Recent events have me pondering a lot on how society deals with death and illness…

Recent events have me pondering a lot on how society deals with death and illness.  It seems that when it’s happening to someone else, there’s a definite ‘handle with care’ approach.  People are so afraid of upsetting or offending you that the end result is that very little is actually said to the person it is happening to.  I’m guilty of the same thing myself in the past.  Naturally, I would think that the person would talk about it if they want to, and I should take their lead on it as opposed to broach the subject myself and risk saying the wrong thing or prodding them before they are ready.  The reality of it is so much different to how I perceived it.  More often than not, the person is talked about rather than to.


Illness is such a lonely place.  It can make you feel isolated, no matter how many people are around you.  More than anything, you want to feel normal, like a part of things.  It makes us human.  It gives us strength.  Not being able to openly speak to other people for whatever reason, without pointing fingers, is the thing that either sets us apart or makes us feel supported and included.


I’ve been with Mike throughout this whole ordeal, and even though we know each other inside out and have been together every step of the way, I’m never going to understand what he feels firsthand.  I suppose the thing that makes us so close is that we talk to each other about the scary stuff, that people find hard to bring up. We’ve gotten even closer than we could have ever imagined, because we tell each other the bad stuff along with the good.


At first I thought it would upset Mike, seeing me sad over him, and make him feel more depressed and powerless.  And yeah, it can, but more importantly, it makes him feel involved and  cared for because at least he knows the effect he has on me and knows for a fact how much I will miss him when he’s gone.  It’s always the little things that make a big difference.  If you’re about to leave this world, you want to know you’ve made an impact and that people will miss you when you’re gone.  We’ve learnt along the years how important it is to be honest and open about what you’re feeling, even if it doesn’t come naturally.  It’s strengthened our bond and made us stick together as a team.  It’s come to my attention that this may have been taken the wrong way, like we haven’t let anyone else in.


We both apologise for our part in this and if we have unknowingly offended anyone.  The reality of it all, is that we are just trying to get by.  It’s hard to worry or realise for that matter, if we are upsetting people, when our heads are so full.  Full with our worries, fears, anxieties of what will become of us…  whilst trying to find a healthy balance between addressing our concerns, yet trying to make the best of things and spend quality time together while still possible.  We may have a good day that lifts our spirits, but know that around the corner we need to talk about funeral plans, wills and end of life decisions.  Mike has to deal with appointments and nurses and whatnot, popping in every few hours at least, sometimes being in pain, or simply needing a break from the constant invasion of privacy.  For that reason, we have to live in the moment.  It may make us miss the little things, or obvious things, because sometimes all we can see is what is directly in front of us, smacking us in the face.

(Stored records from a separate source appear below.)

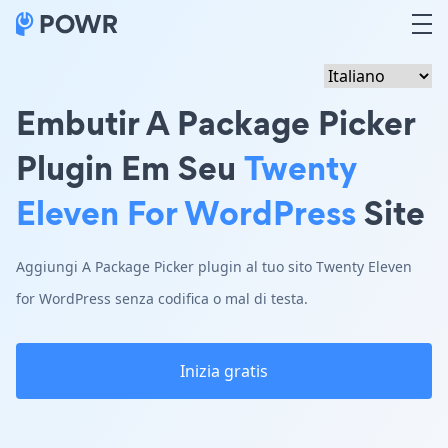
Embutir A Package Picker
Plugin Em Seu
Twenty
Eleven For WordPress
Site
Aggiungi A Package Picker plugin al tuo sito Twenty Eleven
for WordPress senza codifica o mal di testa.
Inizia gratis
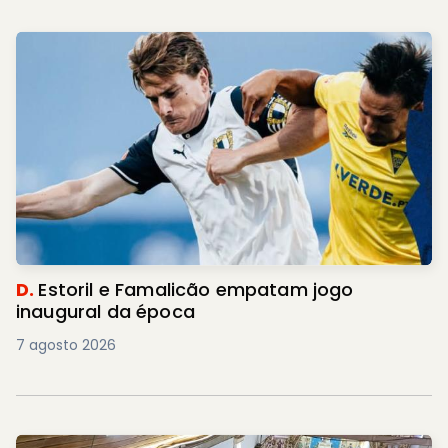
D.
Estoril e Famalicão empatam jogo
inaugural da época
7 agosto 2026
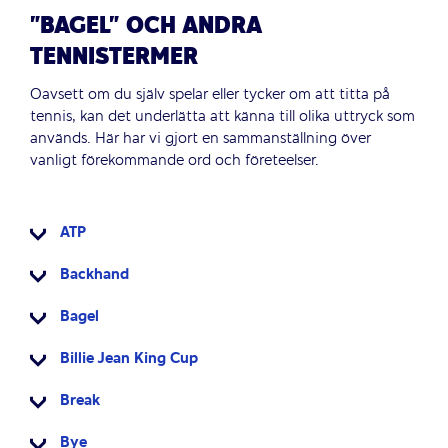
”BAGEL” OCH ANDRA
TENNISTERMER
Oavsett om du själv spelar eller tycker om att titta på
tennis, kan det underlätta att känna till olika uttryck som
används. Här har vi gjort en sammanställning över
vanligt förekommande ord och företeelser.
ATP
Backhand
Bagel
Billie Jean King Cup
Break
Bye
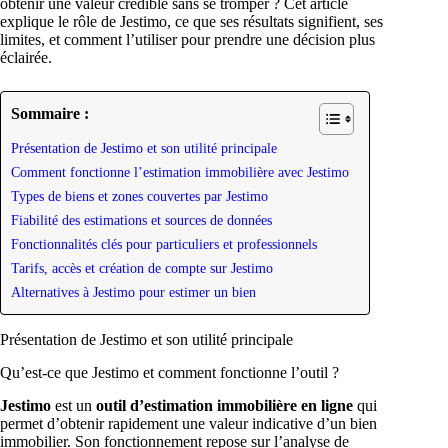
obtenir une valeur crédible sans se tromper ? Cet article
explique le rôle de Jestimo, ce que ses résultats signifient, ses
limites, et comment l’utiliser pour prendre une décision plus
éclairée.
Sommaire :
Présentation de Jestimo et son utilité principale
Comment fonctionne l’estimation immobilière avec Jestimo
Types de biens et zones couvertes par Jestimo
Fiabilité des estimations et sources de données
Fonctionnalités clés pour particuliers et professionnels
Tarifs, accès et création de compte sur Jestimo
Alternatives à Jestimo pour estimer un bien
Présentation de Jestimo et son utilité principale
Qu’est-ce que Jestimo et comment fonctionne l’outil ?
Jestimo
est un
outil d’estimation immobilière en ligne
qui
permet d’obtenir rapidement une valeur indicative d’un bien
immobilier. Son fonctionnement repose sur l’analyse de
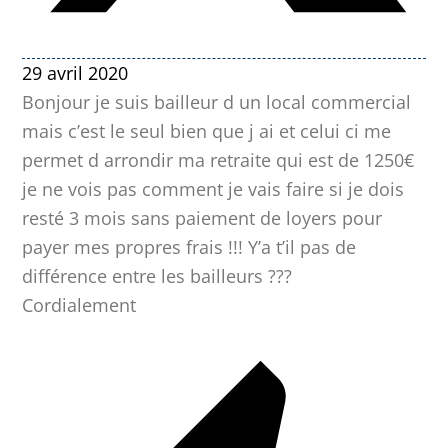
29 avril 2020
Bonjour je suis bailleur d un local commercial
mais c’est le seul bien que j ai et celui ci me
permet d arrondir ma retraite qui est de 1250€
je ne vois pas comment je vais faire si je dois
resté 3 mois sans paiement de loyers pour
payer mes propres frais !!! Y’a t’il pas de
différence entre les bailleurs ???
Cordialement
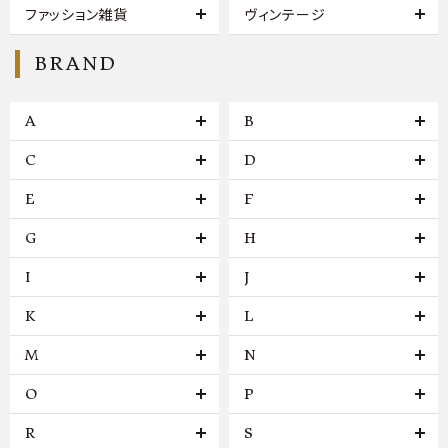
ファッション雑貨
ヴィンテージ
BRAND
A
B
C
D
E
F
G
H
I
J
K
L
M
N
O
P
R
S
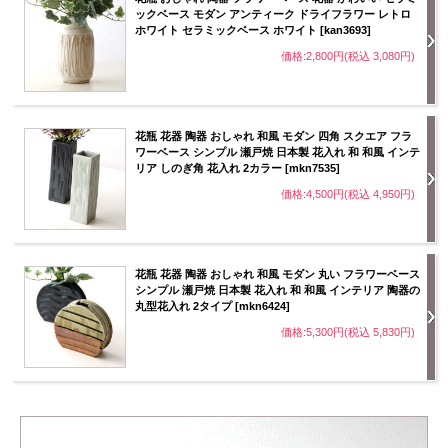
ックベース モダン アンティーク ドライフラワー レトロ
ホワイト セラミックベース ホワイト [kan3693]
価格:2,800円(税込 3,080円)
花瓶 花器 陶器 おしゃれ 和風 モダン 四角 スクエア フラ
ワーベース シンプル 瀬戸焼 日本製 花入れ 和 和風 インテ
リア しのぎ角 花入れ 2カラー [mkn7535]
価格:4,500円(税込 4,950円)
花瓶 花器 陶器 おしゃれ 和風 モダン 丸い フラワーベース
シンプル 瀬戸焼 日本製 花入れ 和 和風 インテリア 陶器の
丸型花入れ 2タイプ [mkn6424]
価格:5,300円(税込 5,830円)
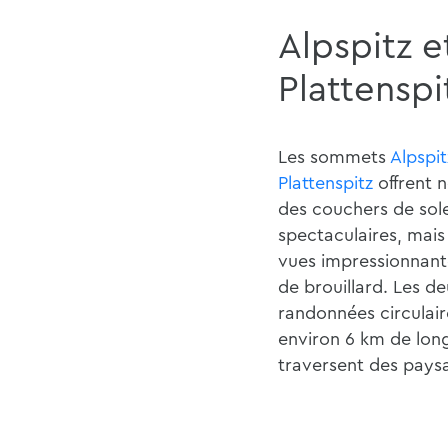
Alpspitz e
Plattenspi
Les sommets
Alpspi
Plattenspitz
offrent 
des couchers de sole
spectaculaires, mais
vues impressionnant
de brouillard. Les d
randonnées circulair
environ 6 km de lon
traversent des paysa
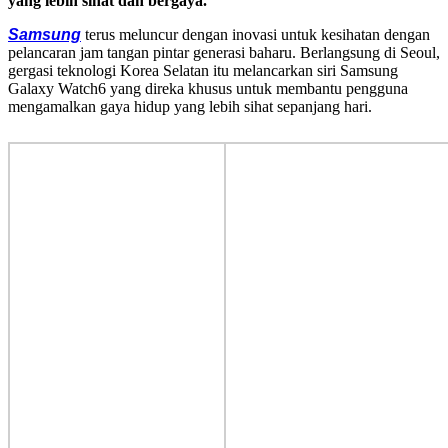
yang lebih sihat dan bergaya.
Samsung
terus meluncur dengan inovasi untuk kesihatan dengan
pelancaran jam tangan pintar generasi baharu. Berlangsung di Seoul,
gergasi teknologi Korea Selatan itu melancarkan siri Samsung
Galaxy Watch6 yang direka khusus untuk membantu pengguna
mengamalkan gaya hidup yang lebih sihat sepanjang hari.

I’d written this post a while ago and debated over whether to hit publish for fear of making things worse and having things misinterpreted again.  My self-confidence has taken a major hit over this past week.  But I feel it’s more important for people to understand what it’s like from our end.  At the end of the day, this is what is true for me and Mike (I always check with him first to make sure I’m not misrepresenting him).  You can take it or leave it.  This whole experience has been a continuous learning curve for us.  There’s no perfect way to handle things because we’ve never done it before.  Life is messy.  Thankyou to those who have showed us support through this difficult time, whether openly or subtly.  We appreciate it all the same, even if it may not come across that way.  It’s always going to be hard, but we’re doing the best we can.


Claire and Mike


One thought on “Recent events have me pondering a lot on how society deals with death and illness…

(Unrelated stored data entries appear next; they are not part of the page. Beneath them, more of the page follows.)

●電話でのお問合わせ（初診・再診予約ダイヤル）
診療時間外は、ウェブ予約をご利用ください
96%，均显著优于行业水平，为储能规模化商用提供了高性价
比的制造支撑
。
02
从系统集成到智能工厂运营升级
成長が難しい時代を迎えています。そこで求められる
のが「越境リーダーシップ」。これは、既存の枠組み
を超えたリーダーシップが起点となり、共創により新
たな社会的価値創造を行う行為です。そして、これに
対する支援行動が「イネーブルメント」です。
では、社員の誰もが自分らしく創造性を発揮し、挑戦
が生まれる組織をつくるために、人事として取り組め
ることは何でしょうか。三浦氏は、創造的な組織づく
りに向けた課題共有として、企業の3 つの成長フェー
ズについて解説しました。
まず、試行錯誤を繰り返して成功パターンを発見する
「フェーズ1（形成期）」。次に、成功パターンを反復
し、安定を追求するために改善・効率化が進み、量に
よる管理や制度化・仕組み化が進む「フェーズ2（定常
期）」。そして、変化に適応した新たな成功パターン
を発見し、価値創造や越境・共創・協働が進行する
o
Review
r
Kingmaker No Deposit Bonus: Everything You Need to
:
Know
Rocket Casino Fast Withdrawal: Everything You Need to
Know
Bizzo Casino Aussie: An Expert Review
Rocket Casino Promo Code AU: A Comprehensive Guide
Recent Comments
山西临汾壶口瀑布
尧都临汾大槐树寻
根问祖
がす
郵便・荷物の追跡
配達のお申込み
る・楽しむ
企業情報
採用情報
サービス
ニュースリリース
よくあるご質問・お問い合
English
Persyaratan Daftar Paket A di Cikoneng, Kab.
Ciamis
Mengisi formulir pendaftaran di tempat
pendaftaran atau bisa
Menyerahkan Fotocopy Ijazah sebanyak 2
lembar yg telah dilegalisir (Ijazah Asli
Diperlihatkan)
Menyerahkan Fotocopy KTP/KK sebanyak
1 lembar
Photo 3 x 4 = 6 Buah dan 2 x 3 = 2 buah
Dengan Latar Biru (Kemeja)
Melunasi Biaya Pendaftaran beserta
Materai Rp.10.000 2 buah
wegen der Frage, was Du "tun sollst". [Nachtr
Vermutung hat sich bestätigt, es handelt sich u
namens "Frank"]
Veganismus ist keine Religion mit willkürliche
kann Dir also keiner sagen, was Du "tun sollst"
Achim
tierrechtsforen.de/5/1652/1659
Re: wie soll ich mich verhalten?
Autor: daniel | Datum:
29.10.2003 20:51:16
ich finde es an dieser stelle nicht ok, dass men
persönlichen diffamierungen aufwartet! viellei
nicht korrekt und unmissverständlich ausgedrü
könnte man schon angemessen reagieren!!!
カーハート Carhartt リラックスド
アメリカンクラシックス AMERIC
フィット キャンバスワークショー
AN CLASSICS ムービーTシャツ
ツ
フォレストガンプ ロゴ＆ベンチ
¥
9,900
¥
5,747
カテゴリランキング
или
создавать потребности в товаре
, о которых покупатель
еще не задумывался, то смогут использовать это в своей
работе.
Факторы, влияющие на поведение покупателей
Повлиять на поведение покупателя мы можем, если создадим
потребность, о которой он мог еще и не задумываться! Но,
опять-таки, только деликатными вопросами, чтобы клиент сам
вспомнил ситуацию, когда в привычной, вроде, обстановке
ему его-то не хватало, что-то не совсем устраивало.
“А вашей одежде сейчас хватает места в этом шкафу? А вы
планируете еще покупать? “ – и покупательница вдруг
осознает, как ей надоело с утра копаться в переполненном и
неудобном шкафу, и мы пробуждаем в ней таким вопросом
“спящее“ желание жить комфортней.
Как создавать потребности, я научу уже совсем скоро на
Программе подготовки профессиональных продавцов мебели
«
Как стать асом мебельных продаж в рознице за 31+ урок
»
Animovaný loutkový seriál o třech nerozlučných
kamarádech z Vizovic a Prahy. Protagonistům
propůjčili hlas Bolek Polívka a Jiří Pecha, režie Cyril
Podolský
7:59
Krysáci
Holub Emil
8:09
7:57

  1. You are doing a great job, both of you. It’s other people’s job to fit in with you guys, to ask, to check and then do or not do as you say – that way we all know we are actually helping and being loving and not getting in the way of what you are both going through. Whatever our own issues, it is up to us to sort them out. If we have questions we must ask but we must also accept that you may not want to talk at certain times, and at other times you may want to tell us stuff that is hard. But don’t worry about us (your family and friends), we are all growed up (!) and we know how to ask for what we need and we know that we won’t always get it. The most important people in the world right now are you two.